§ What this task involves: In the fishing thread below, what does Kaleb5000 name as the one and only goal on starting to fish salt water?

BEGIN Reading text

If you can get down this way this weekend I'm pretty sure I can put you on your first speck...might not be a biggun, but I know a couple of spots that have been thick with spikes up to 14 inchers. I've also got a tip for a place a little further out where I've been told fish from 16"-20" are biting like the spikes where I fish.
:fishing:


----------



## Conrad (Feb 23, 2007)

Kaleb5000 said:


> well i got my yak this summer and started fishing salt my one and only goal was a redfish i watched fishing shows growing up and saw these guys down south catching reds and always wanted to do it. i accomplished a little more then first red i hope 2009 is even better.
> all from Kayak
> 1st redfish
> 1st speck
> ...



That's a good lists of firsts! One of my goals was to get a yak this year too...just money never worked out for me. I work in suppling the building industry...so that pretty much tells you where my money went!


----------



## Power Fisherman (Jun 4, 2007)

This year was a good one. I wanted to catch a nice tiger shark about 10 feet long. Got a 12 footer instead. Really nuts, guess we just got lucky that day. 










Here is the video on youtube: http://www.youtube.com/watch?v=_5bxbQFAoAg

Deaver


----------



## EyeScream (Sep 29, 2008)

Conrad said:


> If you can get down this way this weekend I'm pretty sure I can put you on your first speck...might not be a biggun, but I know a couple of spots that have been thick with spikes up to 14 inchers. I've also got a tip for a place a little further out where I've been told fish from 16"-20" are biting like the spikes where I fish.
> :fishing:


I truly appreciate your offer,in fact i am heading down to the banks tomorrow afternoon- Gilly21 and myself are heading out around 2 from raleigh. I am at his mercy though as we are heading down in his tackle shop on wheels.


----------



## Conrad (Feb 23, 2007)

END Reading text
BEGIN Source data

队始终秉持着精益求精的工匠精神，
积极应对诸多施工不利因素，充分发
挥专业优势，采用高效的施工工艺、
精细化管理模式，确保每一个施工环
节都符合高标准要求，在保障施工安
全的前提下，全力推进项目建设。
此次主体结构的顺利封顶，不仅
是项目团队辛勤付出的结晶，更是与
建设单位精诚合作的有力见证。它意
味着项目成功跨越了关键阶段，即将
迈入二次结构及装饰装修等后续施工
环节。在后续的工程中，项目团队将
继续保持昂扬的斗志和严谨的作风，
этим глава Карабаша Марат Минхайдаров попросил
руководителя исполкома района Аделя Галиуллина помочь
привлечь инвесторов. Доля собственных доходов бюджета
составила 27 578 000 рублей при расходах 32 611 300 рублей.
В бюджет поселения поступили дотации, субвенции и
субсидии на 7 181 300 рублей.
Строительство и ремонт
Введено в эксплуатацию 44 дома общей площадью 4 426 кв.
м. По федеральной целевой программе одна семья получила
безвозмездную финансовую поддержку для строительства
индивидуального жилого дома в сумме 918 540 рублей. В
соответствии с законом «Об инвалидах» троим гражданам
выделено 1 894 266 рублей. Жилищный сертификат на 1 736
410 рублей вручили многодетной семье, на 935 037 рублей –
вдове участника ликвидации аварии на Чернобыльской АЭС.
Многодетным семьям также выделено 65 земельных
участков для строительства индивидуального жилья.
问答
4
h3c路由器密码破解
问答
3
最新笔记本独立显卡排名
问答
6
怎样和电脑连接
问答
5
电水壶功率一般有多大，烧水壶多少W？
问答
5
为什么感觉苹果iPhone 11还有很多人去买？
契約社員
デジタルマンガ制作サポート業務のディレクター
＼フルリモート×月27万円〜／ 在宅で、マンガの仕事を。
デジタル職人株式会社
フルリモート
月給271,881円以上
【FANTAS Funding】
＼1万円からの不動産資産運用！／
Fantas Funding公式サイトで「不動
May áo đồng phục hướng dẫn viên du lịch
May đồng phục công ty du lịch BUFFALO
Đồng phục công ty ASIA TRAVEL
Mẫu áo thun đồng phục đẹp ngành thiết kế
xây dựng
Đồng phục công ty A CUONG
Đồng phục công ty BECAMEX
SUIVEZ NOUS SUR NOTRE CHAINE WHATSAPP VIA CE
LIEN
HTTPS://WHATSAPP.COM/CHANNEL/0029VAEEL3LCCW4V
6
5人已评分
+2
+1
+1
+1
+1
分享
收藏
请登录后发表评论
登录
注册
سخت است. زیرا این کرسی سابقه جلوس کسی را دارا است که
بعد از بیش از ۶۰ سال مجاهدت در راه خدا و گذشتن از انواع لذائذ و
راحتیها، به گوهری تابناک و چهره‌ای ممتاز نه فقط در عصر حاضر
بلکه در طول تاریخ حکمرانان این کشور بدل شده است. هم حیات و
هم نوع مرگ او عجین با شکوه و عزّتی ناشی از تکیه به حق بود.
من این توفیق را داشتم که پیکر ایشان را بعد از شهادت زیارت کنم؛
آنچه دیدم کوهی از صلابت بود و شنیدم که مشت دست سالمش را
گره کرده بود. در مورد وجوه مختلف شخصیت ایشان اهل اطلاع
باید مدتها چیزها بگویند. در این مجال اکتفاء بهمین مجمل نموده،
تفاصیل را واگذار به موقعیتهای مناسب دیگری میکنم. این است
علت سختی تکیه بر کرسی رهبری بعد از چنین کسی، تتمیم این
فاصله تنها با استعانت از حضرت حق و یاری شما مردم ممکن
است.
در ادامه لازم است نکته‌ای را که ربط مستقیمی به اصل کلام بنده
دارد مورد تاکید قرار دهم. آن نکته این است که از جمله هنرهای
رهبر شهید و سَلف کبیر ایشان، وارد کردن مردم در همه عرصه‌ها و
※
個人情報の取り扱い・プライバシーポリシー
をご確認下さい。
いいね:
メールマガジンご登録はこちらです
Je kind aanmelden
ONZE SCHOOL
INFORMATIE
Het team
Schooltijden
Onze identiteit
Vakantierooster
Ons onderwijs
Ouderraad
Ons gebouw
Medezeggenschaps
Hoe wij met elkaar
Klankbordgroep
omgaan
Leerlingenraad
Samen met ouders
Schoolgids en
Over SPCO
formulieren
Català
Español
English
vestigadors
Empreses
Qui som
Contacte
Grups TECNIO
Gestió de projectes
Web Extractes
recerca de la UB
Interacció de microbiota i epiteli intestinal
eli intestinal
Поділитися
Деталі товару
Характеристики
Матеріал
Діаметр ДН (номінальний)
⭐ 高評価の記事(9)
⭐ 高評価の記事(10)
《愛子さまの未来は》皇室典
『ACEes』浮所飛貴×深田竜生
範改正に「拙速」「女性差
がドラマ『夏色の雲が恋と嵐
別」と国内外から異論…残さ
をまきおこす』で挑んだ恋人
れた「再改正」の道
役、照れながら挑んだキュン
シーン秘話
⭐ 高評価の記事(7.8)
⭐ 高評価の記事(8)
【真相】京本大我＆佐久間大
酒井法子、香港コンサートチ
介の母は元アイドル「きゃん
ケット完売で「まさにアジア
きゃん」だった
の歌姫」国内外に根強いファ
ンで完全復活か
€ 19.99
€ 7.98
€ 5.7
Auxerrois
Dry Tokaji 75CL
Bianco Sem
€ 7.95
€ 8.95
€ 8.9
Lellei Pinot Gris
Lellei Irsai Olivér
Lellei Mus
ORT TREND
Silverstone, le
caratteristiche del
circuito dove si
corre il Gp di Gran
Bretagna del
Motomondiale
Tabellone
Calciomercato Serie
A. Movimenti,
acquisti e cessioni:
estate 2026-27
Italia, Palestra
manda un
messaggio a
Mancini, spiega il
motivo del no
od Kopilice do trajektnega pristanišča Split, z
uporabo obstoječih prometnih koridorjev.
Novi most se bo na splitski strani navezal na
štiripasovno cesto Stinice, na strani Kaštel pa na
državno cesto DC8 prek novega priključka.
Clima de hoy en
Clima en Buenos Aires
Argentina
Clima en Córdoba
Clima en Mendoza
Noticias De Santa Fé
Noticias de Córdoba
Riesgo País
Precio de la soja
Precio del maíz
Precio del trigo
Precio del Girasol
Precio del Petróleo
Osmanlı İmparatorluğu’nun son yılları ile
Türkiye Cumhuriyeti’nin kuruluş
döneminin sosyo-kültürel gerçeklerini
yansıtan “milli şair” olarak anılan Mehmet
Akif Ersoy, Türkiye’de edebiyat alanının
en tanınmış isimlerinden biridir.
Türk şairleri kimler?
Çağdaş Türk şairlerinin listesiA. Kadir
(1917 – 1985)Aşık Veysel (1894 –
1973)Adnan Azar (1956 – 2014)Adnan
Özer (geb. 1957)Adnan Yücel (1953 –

END Source data

§ Solution for this exercise: Catching a redfish.